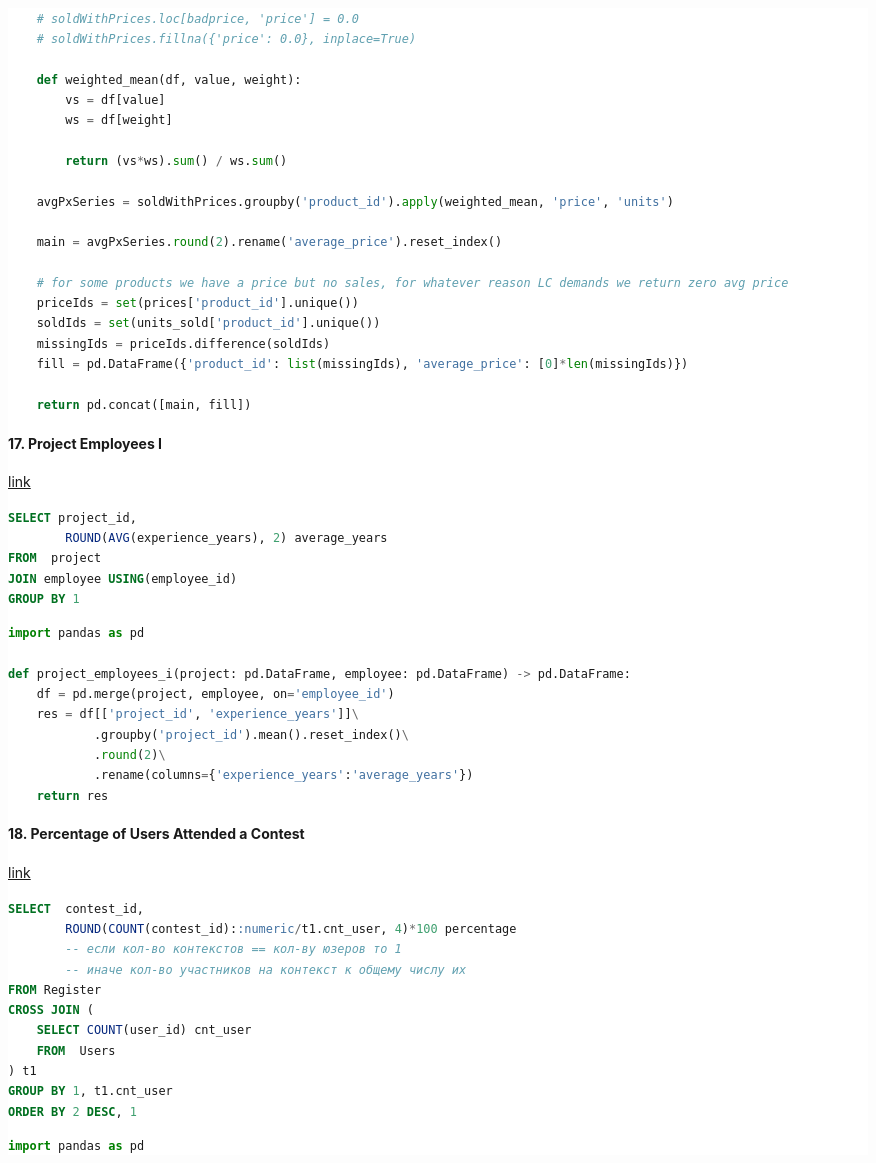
 ```python
    # soldWithPrices.loc[badprice, 'price'] = 0.0
    # soldWithPrices.fillna({'price': 0.0}, inplace=True)

    def weighted_mean(df, value, weight):
        vs = df[value]
        ws = df[weight]

        return (vs*ws).sum() / ws.sum()

    avgPxSeries = soldWithPrices.groupby('product_id').apply(weighted_mean, 'price', 'units')

    main = avgPxSeries.round(2).rename('average_price').reset_index()

    # for some products we have a price but no sales, for whatever reason LC demands we return zero avg price
    priceIds = set(prices['product_id'].unique())
    soldIds = set(units_sold['product_id'].unique())
    missingIds = priceIds.difference(soldIds)
    fill = pd.DataFrame({'product_id': list(missingIds), 'average_price': [0]*len(missingIds)})

    return pd.concat([main, fill])
```

#### 17. Project Employees I
[link](https://leetcode.com/problems/project-employees-i/description/?envType=study-plan-v2&envId=top-sql-50)
```sql
SELECT project_id,
        ROUND(AVG(experience_years), 2) average_years
FROM  project
JOIN employee USING(employee_id)
GROUP BY 1
```
```python
import pandas as pd

def project_employees_i(project: pd.DataFrame, employee: pd.DataFrame) -> pd.DataFrame:
    df = pd.merge(project, employee, on='employee_id')
    res = df[['project_id', 'experience_years']]\
            .groupby('project_id').mean().reset_index()\
            .round(2)\
            .rename(columns={'experience_years':'average_years'})
    return res
```

#### 18. Percentage of Users Attended a Contest
[link](https://leetcode.com/problems/percentage-of-users-attended-a-contest/description/?envType=study-plan-v2&envId=top-sql-50)
```sql
SELECT  contest_id, 
        ROUND(COUNT(contest_id)::numeric/t1.cnt_user, 4)*100 percentage
        -- если кол-во контекстов == кол-ву юзеров то 1
        -- иначе кол-во участников на контекст к общему числу их
FROM Register
CROSS JOIN (
    SELECT COUNT(user_id) cnt_user
    FROM  Users
) t1
GROUP BY 1, t1.cnt_user
ORDER BY 2 DESC, 1
```
```python
import pandas as pd

```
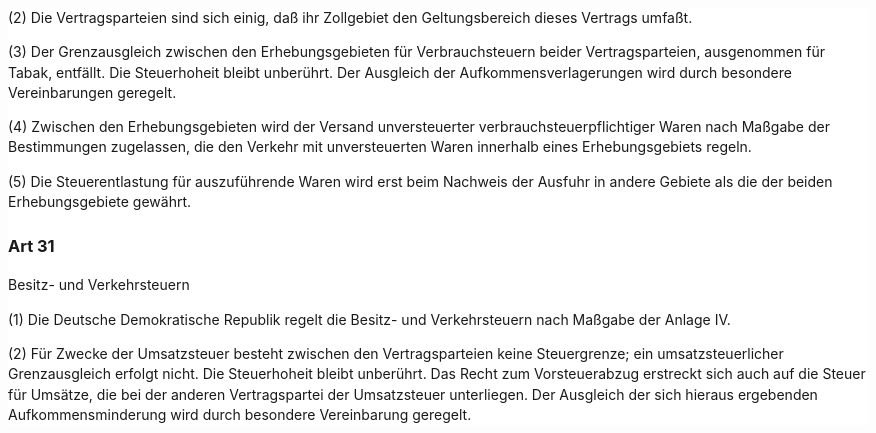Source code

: </div>

<div class="jurAbsatz">

(2) Die Vertragsparteien sind sich einig, daß ihr Zollgebiet den
Geltungsbereich dieses Vertrags umfaßt.

</div>

<div class="jurAbsatz">

(3) Der Grenzausgleich zwischen den Erhebungsgebieten für
Verbrauchsteuern beider Vertragsparteien, ausgenommen für Tabak,
entfällt. Die Steuerhoheit bleibt unberührt. Der Ausgleich der
Aufkommensverlagerungen wird durch besondere Vereinbarungen geregelt.

</div>

<div class="jurAbsatz">

(4) Zwischen den Erhebungsgebieten wird der Versand unversteuerter
verbrauchsteuerpflichtiger Waren nach Maßgabe der Bestimmungen
zugelassen, die den Verkehr mit unversteuerten Waren innerhalb eines
Erhebungsgebiets regeln.

</div>

<div class="jurAbsatz">

(5) Die Steuerentlastung für auszuführende Waren wird erst beim Nachweis
der Ausfuhr in andere Gebiete als die der beiden Erhebungsgebiete
gewährt.

</div>

</div>

</div>

</div>

<span id="BJNR205370990BJNE004000301.html"></span>

### Art 31  
Besitz- und Verkehrsteuern

<div>

<div class="jnhtml">

<div>

<div class="jurAbsatz">

(1) Die Deutsche Demokratische Republik regelt die Besitz- und
Verkehrsteuern nach Maßgabe der Anlage IV.

</div>

<div class="jurAbsatz">

(2) Für Zwecke der Umsatzsteuer besteht zwischen den Vertragsparteien
keine Steuergrenze; ein umsatzsteuerlicher Grenzausgleich erfolgt nicht.
Die Steuerhoheit bleibt unberührt. Das Recht zum Vorsteuerabzug
erstreckt sich auch auf die Steuer für Umsätze, die bei der anderen
Vertragspartei der Umsatzsteuer unterliegen. Der Ausgleich der sich
hieraus ergebenden Aufkommensminderung wird durch besondere Vereinbarung
geregelt.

━━━━

_Problem details_
Look for the string "unique" in the records, and copy every line where it is found.

_Problem solution_
    priceIds = set(prices['product_id'].unique())
    soldIds = set(units_sold['product_id'].unique())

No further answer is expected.